In the longer run it would be nice to have some relatively general solution to pre-translate Python programs into some faster to start form. For my purposes with short running programs it's okay if the translated result has somewhat less efficient code, as long as it starts very fast and thus finishes fast for programs that only run briefly. The sort of obvious candidate is Google's grumpy project; unfortunately, I can't figure out how to make it convert and build programs instead of Python modules, although it's clearly possible somehow.
(My impression is that both grumpy and Cython have wound up focused on converting modules, not programs. Like PyPy, they may also be focusing on longer running CPU-intensive code.)

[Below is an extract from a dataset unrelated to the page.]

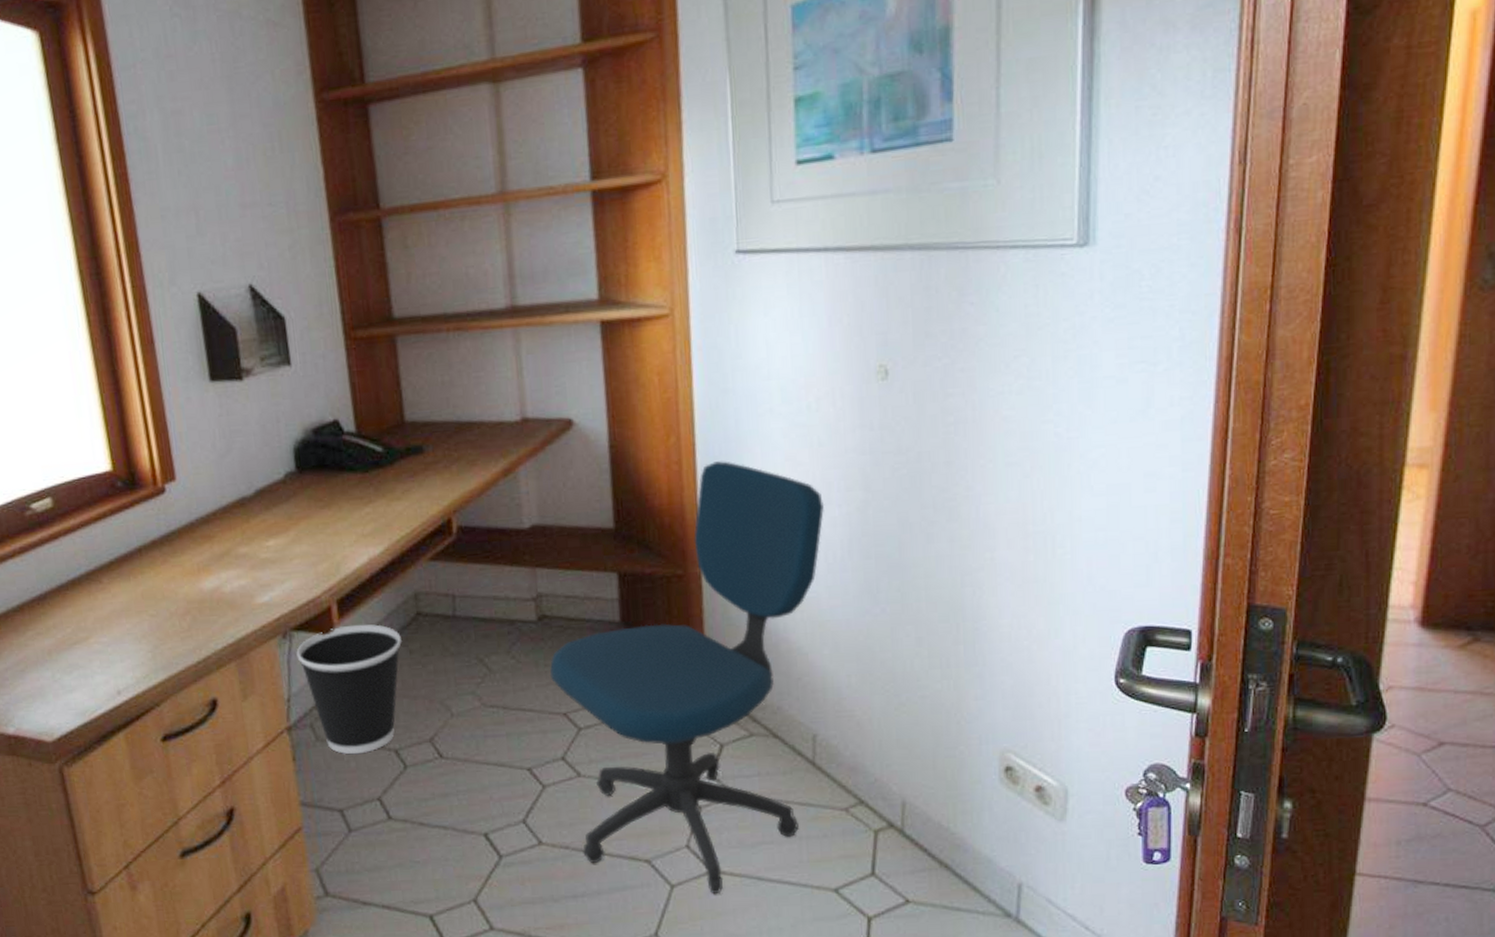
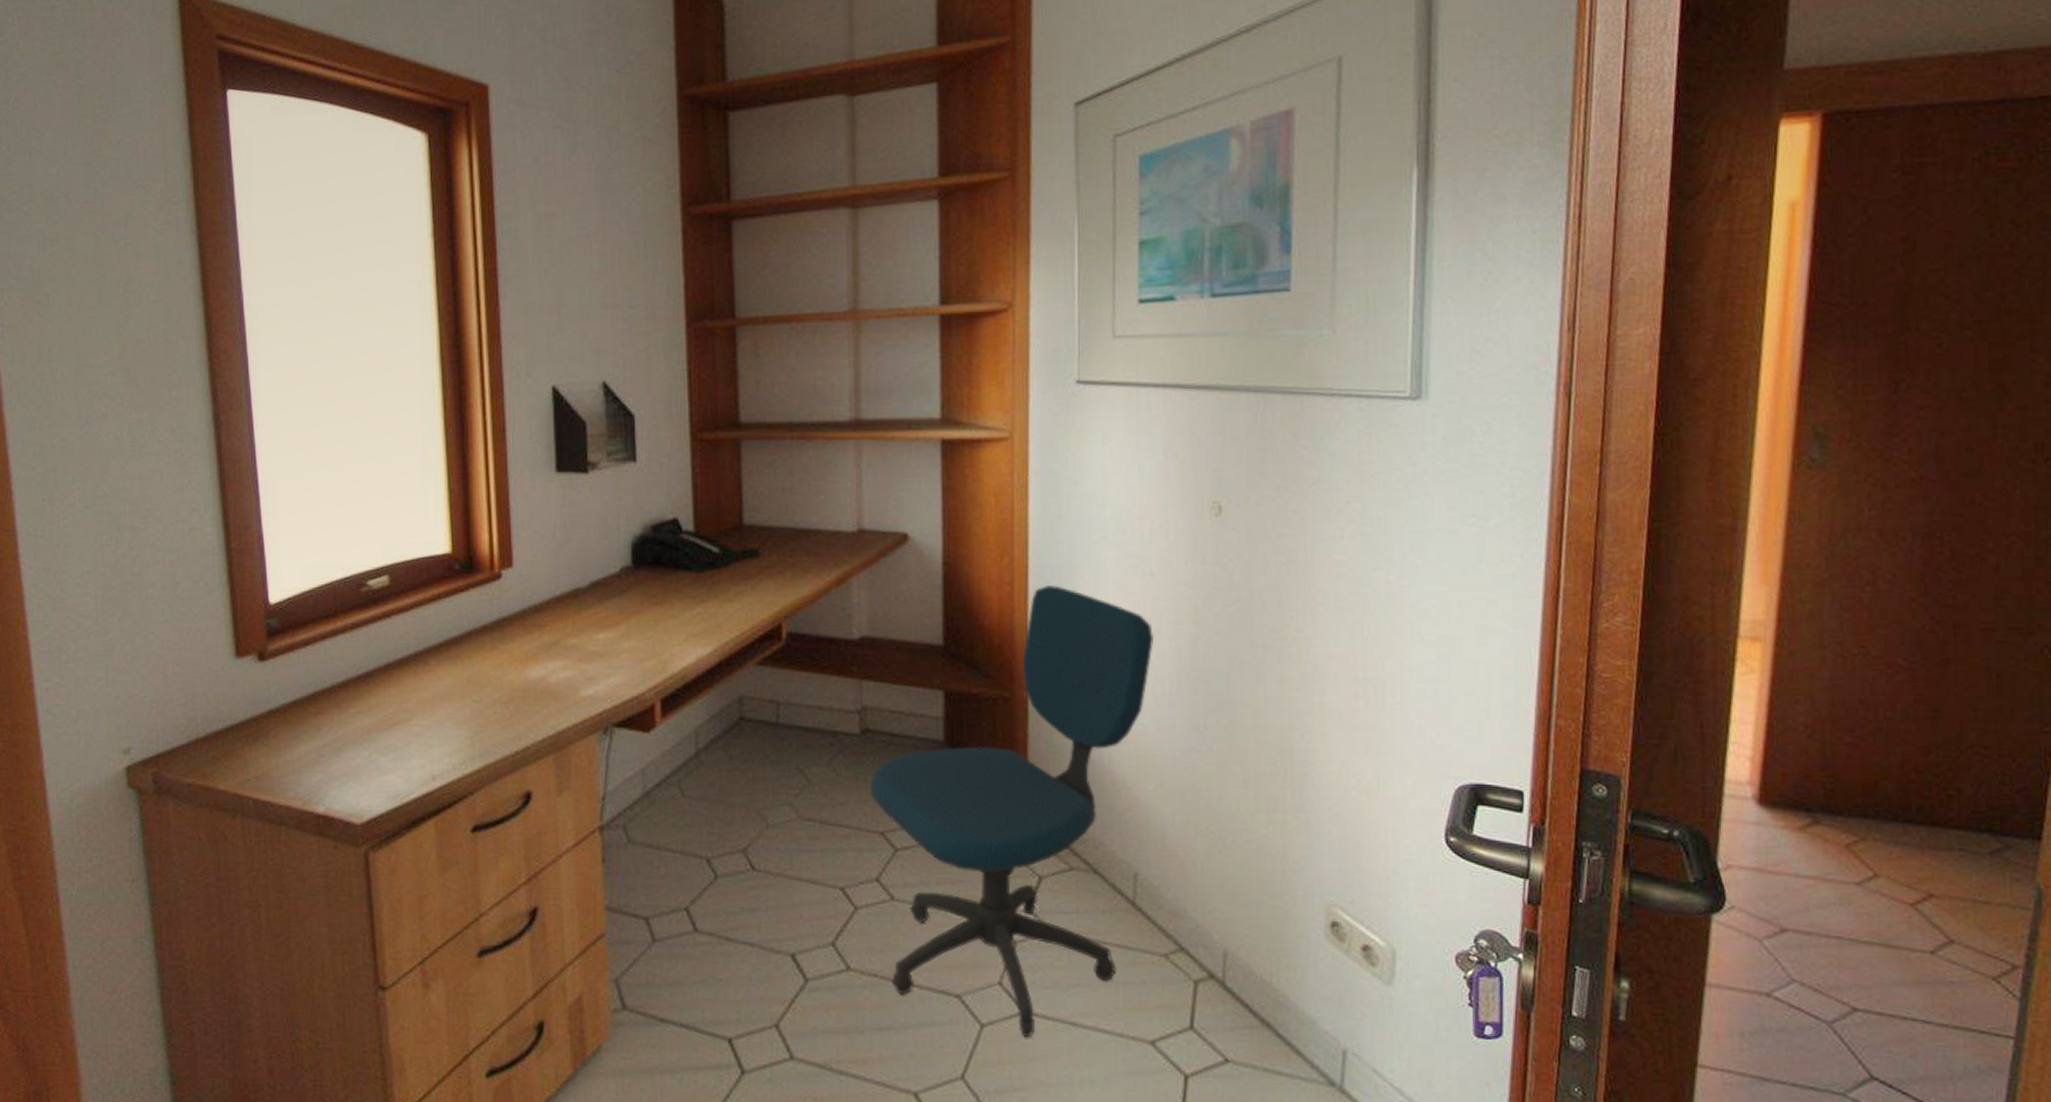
wastebasket: present [296,624,402,755] -> none [616,725,722,860]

PS: The new version of the program is written in Python instead of shell because a non-hacky version of the job it's doing is more complicated than is sensible to implement in a shell script (it involves reading a configuration file, among other issues). It's written in Python instead of Go for multiple reasons, including that we've decided to standardize on only using a few languages for our tools and Go currently isn't one of them (I've mentioned this in a comment on this entry).